Expressing satisfaction over the President’s affection and interest in the environment, the Assistant Secretary General appreciated Sri Lanka’s commitment to achieving the Millennium Development Goals. The President explained that steps are being taken to plant 100,000 mangroves with the assistance of the Navy and actions are being taken to prevent climate change through environmental conservation programmes.

President Rajapaksa expressed gratitude to the UN agencies and donors that have assisted Sri Lanka through the COVAX facility to make the vaccination drive successful and in facing other challenges in the face of the COVID-19 epidemic.
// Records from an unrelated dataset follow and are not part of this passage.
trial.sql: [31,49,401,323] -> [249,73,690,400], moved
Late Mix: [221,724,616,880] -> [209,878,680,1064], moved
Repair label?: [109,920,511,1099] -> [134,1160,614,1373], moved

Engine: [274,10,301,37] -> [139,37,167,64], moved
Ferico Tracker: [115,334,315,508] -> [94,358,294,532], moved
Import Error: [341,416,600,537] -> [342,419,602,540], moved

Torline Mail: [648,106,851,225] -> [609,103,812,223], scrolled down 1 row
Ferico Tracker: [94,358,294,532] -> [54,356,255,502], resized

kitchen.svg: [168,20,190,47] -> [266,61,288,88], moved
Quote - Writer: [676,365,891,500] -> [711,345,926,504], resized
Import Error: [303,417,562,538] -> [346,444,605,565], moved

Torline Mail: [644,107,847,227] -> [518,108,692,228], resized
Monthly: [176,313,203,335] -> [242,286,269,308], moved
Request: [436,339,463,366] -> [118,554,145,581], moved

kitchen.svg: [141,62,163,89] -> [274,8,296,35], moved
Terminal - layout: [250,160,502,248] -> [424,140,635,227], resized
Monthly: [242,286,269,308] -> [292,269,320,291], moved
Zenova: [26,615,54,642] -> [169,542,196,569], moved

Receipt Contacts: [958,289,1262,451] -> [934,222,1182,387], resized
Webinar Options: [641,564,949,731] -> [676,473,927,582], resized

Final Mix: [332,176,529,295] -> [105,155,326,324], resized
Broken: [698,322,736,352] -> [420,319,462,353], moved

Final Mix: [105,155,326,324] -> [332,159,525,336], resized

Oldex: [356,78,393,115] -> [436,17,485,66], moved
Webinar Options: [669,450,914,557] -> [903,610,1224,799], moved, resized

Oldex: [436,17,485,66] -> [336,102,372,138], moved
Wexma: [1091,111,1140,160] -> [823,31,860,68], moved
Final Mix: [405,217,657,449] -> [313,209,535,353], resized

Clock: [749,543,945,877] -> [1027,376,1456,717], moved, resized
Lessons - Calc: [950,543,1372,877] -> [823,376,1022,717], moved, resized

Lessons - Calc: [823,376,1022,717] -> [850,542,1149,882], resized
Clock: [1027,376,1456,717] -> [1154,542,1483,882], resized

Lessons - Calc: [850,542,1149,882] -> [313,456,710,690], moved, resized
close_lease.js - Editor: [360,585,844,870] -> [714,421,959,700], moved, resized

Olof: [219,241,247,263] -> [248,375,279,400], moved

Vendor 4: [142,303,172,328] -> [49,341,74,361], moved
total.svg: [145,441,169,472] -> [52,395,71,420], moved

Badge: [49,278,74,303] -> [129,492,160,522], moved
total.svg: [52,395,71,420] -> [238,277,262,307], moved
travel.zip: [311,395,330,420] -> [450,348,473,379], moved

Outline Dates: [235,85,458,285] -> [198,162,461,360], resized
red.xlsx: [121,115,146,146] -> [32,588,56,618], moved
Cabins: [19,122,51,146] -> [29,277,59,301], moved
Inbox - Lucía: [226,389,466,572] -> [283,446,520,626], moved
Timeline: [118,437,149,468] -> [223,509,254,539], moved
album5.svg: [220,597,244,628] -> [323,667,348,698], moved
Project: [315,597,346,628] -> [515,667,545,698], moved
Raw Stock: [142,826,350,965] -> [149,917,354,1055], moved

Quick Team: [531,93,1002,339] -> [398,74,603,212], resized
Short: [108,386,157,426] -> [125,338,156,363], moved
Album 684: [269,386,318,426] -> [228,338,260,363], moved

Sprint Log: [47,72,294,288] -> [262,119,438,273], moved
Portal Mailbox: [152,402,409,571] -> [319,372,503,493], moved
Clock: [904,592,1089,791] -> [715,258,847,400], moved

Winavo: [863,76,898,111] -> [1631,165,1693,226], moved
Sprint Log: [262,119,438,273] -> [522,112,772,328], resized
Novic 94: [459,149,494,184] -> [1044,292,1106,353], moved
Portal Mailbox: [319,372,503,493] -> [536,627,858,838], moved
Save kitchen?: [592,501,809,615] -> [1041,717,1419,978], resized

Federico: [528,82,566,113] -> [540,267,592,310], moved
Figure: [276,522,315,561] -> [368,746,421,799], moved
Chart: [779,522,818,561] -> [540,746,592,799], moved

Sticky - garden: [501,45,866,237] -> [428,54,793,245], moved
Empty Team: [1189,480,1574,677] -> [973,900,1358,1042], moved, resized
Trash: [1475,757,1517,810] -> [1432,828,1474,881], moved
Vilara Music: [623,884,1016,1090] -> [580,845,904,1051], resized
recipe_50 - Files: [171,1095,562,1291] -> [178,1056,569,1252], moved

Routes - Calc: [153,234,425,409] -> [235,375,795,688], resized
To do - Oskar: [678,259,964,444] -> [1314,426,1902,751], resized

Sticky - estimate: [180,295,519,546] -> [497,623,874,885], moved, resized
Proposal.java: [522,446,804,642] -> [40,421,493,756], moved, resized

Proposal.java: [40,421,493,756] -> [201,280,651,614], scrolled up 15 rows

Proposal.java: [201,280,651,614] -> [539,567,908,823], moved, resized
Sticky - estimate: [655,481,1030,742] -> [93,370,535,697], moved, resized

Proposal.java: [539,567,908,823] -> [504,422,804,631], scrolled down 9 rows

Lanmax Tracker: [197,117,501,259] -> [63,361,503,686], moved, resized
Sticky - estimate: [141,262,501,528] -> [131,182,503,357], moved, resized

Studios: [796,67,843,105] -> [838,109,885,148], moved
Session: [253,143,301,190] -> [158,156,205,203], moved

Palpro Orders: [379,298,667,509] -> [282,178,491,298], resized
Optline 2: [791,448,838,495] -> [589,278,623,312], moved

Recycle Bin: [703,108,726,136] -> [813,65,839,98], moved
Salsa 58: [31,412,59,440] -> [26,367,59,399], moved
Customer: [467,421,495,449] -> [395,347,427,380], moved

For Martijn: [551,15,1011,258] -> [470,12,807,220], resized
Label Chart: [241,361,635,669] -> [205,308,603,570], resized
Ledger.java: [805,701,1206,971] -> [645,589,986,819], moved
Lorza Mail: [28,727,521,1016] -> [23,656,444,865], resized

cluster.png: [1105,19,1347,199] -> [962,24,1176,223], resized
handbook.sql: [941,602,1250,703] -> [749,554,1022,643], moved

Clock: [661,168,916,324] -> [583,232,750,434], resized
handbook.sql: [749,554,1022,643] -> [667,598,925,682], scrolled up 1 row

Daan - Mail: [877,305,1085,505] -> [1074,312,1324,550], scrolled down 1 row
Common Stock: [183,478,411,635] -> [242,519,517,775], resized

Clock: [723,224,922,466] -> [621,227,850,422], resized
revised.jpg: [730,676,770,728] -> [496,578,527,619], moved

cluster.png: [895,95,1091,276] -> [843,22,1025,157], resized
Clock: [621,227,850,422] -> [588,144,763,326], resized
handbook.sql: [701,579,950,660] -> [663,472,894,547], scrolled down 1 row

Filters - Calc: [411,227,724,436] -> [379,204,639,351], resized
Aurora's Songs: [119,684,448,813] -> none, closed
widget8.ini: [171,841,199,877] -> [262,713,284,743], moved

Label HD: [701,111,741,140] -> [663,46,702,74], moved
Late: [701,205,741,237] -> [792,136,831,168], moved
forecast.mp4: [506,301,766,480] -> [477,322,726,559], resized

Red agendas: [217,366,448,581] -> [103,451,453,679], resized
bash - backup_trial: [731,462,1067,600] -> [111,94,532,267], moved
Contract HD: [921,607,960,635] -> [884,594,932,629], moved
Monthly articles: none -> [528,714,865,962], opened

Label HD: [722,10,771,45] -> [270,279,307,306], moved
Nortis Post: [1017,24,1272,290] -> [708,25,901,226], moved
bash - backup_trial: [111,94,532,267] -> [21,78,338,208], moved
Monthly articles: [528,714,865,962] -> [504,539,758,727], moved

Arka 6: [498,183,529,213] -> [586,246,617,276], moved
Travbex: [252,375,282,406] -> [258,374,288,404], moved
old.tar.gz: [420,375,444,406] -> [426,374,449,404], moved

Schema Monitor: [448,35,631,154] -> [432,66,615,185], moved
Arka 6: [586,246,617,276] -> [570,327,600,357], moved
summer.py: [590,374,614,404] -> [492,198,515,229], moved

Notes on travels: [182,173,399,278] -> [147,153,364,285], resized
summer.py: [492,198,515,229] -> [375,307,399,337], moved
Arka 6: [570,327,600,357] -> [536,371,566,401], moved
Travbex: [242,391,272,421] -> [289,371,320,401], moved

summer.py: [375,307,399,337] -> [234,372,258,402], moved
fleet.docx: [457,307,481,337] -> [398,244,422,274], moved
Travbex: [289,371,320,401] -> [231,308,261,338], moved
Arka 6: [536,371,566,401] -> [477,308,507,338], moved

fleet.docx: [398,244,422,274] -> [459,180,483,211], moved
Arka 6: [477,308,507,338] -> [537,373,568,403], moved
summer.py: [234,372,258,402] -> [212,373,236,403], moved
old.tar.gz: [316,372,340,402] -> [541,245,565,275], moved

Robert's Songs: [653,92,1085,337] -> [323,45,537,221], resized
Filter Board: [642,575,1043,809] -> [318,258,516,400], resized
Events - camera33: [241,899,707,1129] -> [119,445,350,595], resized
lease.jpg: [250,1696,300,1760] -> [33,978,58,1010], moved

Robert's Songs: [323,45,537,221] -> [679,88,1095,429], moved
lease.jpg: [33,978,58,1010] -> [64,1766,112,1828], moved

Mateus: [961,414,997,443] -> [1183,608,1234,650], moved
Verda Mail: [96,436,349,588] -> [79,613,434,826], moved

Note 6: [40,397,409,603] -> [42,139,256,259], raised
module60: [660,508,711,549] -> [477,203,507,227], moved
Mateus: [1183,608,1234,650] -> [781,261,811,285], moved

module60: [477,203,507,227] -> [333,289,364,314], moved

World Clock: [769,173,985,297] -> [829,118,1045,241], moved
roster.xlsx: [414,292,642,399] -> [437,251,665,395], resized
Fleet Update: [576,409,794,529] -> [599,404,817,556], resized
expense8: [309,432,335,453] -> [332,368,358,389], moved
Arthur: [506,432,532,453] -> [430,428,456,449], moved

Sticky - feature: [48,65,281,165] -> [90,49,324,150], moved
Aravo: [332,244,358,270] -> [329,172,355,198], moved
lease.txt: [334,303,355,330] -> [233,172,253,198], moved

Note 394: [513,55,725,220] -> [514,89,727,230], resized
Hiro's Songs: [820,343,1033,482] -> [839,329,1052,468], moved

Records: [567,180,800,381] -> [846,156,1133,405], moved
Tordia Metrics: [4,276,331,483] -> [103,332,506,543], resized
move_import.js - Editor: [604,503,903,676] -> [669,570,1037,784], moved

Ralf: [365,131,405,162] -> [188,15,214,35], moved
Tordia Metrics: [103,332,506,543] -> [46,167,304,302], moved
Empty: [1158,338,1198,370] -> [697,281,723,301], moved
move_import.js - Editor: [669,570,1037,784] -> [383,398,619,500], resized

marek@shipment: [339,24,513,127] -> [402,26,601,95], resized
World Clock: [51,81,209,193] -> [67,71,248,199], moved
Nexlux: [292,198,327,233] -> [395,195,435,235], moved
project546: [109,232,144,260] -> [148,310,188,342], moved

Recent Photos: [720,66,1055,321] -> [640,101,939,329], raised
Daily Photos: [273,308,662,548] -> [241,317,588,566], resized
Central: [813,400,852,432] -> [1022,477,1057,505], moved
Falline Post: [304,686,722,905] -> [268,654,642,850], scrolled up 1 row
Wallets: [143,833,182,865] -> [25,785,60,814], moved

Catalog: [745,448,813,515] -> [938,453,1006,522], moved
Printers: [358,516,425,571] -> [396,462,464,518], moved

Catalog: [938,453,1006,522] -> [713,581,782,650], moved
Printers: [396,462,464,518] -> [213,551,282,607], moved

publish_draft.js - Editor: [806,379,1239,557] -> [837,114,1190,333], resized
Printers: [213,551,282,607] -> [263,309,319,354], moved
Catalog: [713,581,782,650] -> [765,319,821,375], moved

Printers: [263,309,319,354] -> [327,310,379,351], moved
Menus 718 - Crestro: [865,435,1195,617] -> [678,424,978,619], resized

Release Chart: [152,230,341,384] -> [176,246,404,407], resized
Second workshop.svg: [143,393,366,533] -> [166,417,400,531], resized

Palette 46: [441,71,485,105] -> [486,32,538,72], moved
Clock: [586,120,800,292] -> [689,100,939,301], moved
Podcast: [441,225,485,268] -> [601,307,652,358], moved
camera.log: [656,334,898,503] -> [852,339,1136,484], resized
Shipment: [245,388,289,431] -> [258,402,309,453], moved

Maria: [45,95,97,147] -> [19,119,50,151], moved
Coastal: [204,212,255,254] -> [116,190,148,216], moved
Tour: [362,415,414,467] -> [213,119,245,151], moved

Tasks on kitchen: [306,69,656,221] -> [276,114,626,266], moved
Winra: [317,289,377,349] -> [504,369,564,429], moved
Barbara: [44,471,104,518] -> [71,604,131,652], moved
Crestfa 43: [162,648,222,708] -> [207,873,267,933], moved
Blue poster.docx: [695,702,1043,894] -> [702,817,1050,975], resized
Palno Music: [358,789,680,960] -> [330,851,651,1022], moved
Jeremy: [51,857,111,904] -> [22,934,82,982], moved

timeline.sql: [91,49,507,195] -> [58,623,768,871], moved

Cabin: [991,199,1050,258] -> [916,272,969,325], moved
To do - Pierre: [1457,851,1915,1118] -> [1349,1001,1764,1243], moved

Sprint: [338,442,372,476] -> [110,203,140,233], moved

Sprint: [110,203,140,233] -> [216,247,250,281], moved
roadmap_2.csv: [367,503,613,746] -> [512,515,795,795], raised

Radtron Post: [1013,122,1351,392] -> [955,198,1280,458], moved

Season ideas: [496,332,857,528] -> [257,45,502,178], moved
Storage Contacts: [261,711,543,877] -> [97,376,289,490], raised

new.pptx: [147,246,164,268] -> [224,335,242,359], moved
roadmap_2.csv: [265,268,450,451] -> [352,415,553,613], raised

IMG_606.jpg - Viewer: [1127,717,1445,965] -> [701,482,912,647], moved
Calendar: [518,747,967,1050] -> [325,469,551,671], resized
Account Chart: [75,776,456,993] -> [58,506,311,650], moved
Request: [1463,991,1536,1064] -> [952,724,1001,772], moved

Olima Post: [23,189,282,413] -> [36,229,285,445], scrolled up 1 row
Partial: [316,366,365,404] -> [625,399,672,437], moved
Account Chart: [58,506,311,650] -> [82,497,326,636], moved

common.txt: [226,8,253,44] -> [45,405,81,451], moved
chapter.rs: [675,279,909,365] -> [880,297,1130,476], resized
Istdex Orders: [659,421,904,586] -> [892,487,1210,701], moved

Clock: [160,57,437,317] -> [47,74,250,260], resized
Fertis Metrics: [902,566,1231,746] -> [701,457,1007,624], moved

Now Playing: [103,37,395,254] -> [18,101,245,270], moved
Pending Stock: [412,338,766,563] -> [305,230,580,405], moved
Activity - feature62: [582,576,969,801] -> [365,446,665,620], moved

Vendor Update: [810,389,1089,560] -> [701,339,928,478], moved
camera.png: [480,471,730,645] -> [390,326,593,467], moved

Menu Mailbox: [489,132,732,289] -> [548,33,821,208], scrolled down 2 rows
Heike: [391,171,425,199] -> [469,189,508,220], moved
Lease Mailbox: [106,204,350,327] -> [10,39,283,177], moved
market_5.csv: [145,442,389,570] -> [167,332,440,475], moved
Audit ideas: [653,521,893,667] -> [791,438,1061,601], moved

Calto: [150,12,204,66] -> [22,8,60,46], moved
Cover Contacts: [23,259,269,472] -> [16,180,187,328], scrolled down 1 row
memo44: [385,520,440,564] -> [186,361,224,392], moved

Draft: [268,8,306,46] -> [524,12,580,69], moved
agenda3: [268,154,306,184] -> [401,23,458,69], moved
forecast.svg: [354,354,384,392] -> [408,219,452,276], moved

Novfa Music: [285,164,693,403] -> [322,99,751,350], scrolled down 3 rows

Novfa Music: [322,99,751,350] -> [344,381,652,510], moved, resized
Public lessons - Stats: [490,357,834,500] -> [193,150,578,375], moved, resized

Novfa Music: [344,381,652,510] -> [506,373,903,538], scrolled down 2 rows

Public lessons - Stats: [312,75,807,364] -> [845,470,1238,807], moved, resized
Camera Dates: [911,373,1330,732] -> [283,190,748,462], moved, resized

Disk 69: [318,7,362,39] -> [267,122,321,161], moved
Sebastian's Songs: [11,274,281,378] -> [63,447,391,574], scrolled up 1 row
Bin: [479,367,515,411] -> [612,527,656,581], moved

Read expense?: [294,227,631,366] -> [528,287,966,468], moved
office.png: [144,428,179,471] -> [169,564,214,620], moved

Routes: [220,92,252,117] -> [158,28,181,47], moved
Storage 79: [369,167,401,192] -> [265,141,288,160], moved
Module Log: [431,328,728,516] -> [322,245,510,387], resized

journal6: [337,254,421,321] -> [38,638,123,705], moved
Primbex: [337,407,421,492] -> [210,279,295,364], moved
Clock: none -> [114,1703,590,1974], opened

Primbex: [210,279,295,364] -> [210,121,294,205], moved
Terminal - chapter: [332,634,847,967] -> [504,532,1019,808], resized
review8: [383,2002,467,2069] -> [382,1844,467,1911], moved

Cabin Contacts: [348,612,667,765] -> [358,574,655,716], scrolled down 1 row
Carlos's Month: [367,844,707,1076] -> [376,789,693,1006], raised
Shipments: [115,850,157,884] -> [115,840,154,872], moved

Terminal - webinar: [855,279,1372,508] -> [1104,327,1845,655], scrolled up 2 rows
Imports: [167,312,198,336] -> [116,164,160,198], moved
The President pointed out that the government’s development programme implemented in the North and East after the end of the war in 2009 had brought about rapid development. The President recalled his invitation made while participating in the UN General Assembly to the diaspora to work together with all communities after visiting Sri Lanka. The President said that he hoped that the invitation would be met with positive initiatives.

The two sides exchanged views on unity and relations between communities. An environment where all communities can live freely has been made available in Sri Lanka. The President pointed out that the Minister of Justice is from the Muslim community, the Attorney General is from the Tamil community and many of those holding other key posts are of different communities. President Rajapaksa said the government has undertaken a great task in building unity among the communities and therefore, no one should have any doubt in this regard.

Both sides were of the view that education was fundamental to unity among the communities. President Rajapaksa said that the process by which South Africa has been able to end apartheid and move forward will be studied and the lessons that can be learned from it and what can be implemented will be looked into. The President also expressed hope that the United Nations will provide assistance in this regard.

Secretary to the President Dr. P.B. Jayasundera and Principal Advisor to the President Lalith Weeratunga, Resident Coordinator of the United Nations in Sri Lanka Hanaa Singer-Hamdy, and Political Officer at the UN Peace Operations Department’s Political and Peacebuilding Affairs Department Chiaki Ota were also present.